Dataset records ->
=== Section Start ===
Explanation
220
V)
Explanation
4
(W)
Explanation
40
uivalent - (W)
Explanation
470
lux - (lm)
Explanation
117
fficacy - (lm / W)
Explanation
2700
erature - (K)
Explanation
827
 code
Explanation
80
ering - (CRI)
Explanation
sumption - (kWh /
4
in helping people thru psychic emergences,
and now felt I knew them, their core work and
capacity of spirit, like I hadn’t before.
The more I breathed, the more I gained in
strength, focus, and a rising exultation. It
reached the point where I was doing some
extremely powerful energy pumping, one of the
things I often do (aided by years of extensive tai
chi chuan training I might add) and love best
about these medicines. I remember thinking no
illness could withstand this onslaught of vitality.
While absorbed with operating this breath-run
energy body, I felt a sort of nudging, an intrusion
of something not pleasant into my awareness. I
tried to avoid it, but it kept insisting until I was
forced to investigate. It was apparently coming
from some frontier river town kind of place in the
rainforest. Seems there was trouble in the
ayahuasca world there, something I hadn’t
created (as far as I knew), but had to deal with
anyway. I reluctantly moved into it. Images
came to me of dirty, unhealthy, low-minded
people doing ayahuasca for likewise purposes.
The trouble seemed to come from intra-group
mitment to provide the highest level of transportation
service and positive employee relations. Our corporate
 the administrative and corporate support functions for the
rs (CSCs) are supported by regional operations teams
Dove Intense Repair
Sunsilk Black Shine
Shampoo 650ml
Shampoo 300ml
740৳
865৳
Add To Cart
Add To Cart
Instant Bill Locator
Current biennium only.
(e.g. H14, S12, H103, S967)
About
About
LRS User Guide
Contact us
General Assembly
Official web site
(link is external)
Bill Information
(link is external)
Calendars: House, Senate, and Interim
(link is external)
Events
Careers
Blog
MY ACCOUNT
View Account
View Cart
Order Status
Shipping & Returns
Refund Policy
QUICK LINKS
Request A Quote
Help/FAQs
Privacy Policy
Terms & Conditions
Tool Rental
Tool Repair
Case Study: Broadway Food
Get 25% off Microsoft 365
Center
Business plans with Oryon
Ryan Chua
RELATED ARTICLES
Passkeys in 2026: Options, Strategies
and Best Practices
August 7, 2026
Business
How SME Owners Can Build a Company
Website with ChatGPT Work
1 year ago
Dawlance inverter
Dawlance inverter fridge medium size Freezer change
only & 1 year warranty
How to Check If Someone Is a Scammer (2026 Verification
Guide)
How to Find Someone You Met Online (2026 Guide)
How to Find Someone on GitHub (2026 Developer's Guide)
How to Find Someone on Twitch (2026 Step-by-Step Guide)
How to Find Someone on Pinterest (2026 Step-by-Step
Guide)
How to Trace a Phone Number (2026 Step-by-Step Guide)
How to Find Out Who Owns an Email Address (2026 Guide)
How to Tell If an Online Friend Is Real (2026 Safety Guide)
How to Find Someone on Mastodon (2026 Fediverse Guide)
=== Section End ===
Task directions -> Exact copies of every record are required, so retype them in full.

Finished exercise ->
Explanation
220
V)
Explanation
4
(W)
Explanation
40
uivalent - (W)
Explanation
470
lux - (lm)
Explanation
117
fficacy - (lm / W)
Explanation
2700
erature - (K)
Explanation
827
 code
Explanation
80
ering - (CRI)
Explanation
sumption - (kWh /
4
in helping people thru psychic emergences,
and now felt I knew them, their core work and
capacity of spirit, like I hadn’t before.
The more I breathed, the more I gained in
strength, focus, and a rising exultation. It
reached the point where I was doing some
extremely powerful energy pumping, one of the
things I often do (aided by years of extensive tai
chi chuan training I might add) and love best
about these medicines. I remember thinking no
illness could withstand this onslaught of vitality.
While absorbed with operating this breath-run
energy body, I felt a sort of nudging, an intrusion
of something not pleasant into my awareness. I
tried to avoid it, but it kept insisting until I was
forced to investigate. It was apparently coming
from some frontier river town kind of place in the
rainforest. Seems there was trouble in the
ayahuasca world there, something I hadn’t
created (as far as I knew), but had to deal with
anyway. I reluctantly moved into it. Images
came to me of dirty, unhealthy, low-minded
people doing ayahuasca for likewise purposes.
The trouble seemed to come from intra-group
mitment to provide the highest level of transportation
service and positive employee relations. Our corporate
 the administrative and corporate support functions for the
rs (CSCs) are supported by regional operations teams
Dove Intense Repair
Sunsilk Black Shine
Shampoo 650ml
Shampoo 300ml
740৳
865৳
Add To Cart
Add To Cart
Instant Bill Locator
Current biennium only.
(e.g. H14, S12, H103, S967)
About
About
LRS User Guide
Contact us
General Assembly
Official web site
(link is external)
Bill Information
(link is external)
Calendars: House, Senate, and Interim
(link is external)
Events
Careers
Blog
MY ACCOUNT
View Account
View Cart
Order Status
Shipping & Returns
Refund Policy
QUICK LINKS
Request A Quote
Help/FAQs
Privacy Policy
Terms & Conditions
Tool Rental
Tool Repair
Case Study: Broadway Food
Get 25% off Microsoft 365
Center
Business plans with Oryon
Ryan Chua
RELATED ARTICLES
Passkeys in 2026: Options, Strategies
and Best Practices
August 7, 2026
Business
How SME Owners Can Build a Company
Website with ChatGPT Work
1 year ago
Dawlance inverter
Dawlance inverter fridge medium size Freezer change
only & 1 year warranty
How to Check If Someone Is a Scammer (2026 Verification
Guide)
How to Find Someone You Met Online (2026 Guide)
How to Find Someone on GitHub (2026 Developer's Guide)
How to Find Someone on Twitch (2026 Step-by-Step Guide)
How to Find Someone on Pinterest (2026 Step-by-Step
Guide)
How to Trace a Phone Number (2026 Step-by-Step Guide)
How to Find Out Who Owns an Email Address (2026 Guide)
How to Tell If an Online Friend Is Real (2026 Safety Guide)
How to Find Someone on Mastodon (2026 Fediverse Guide)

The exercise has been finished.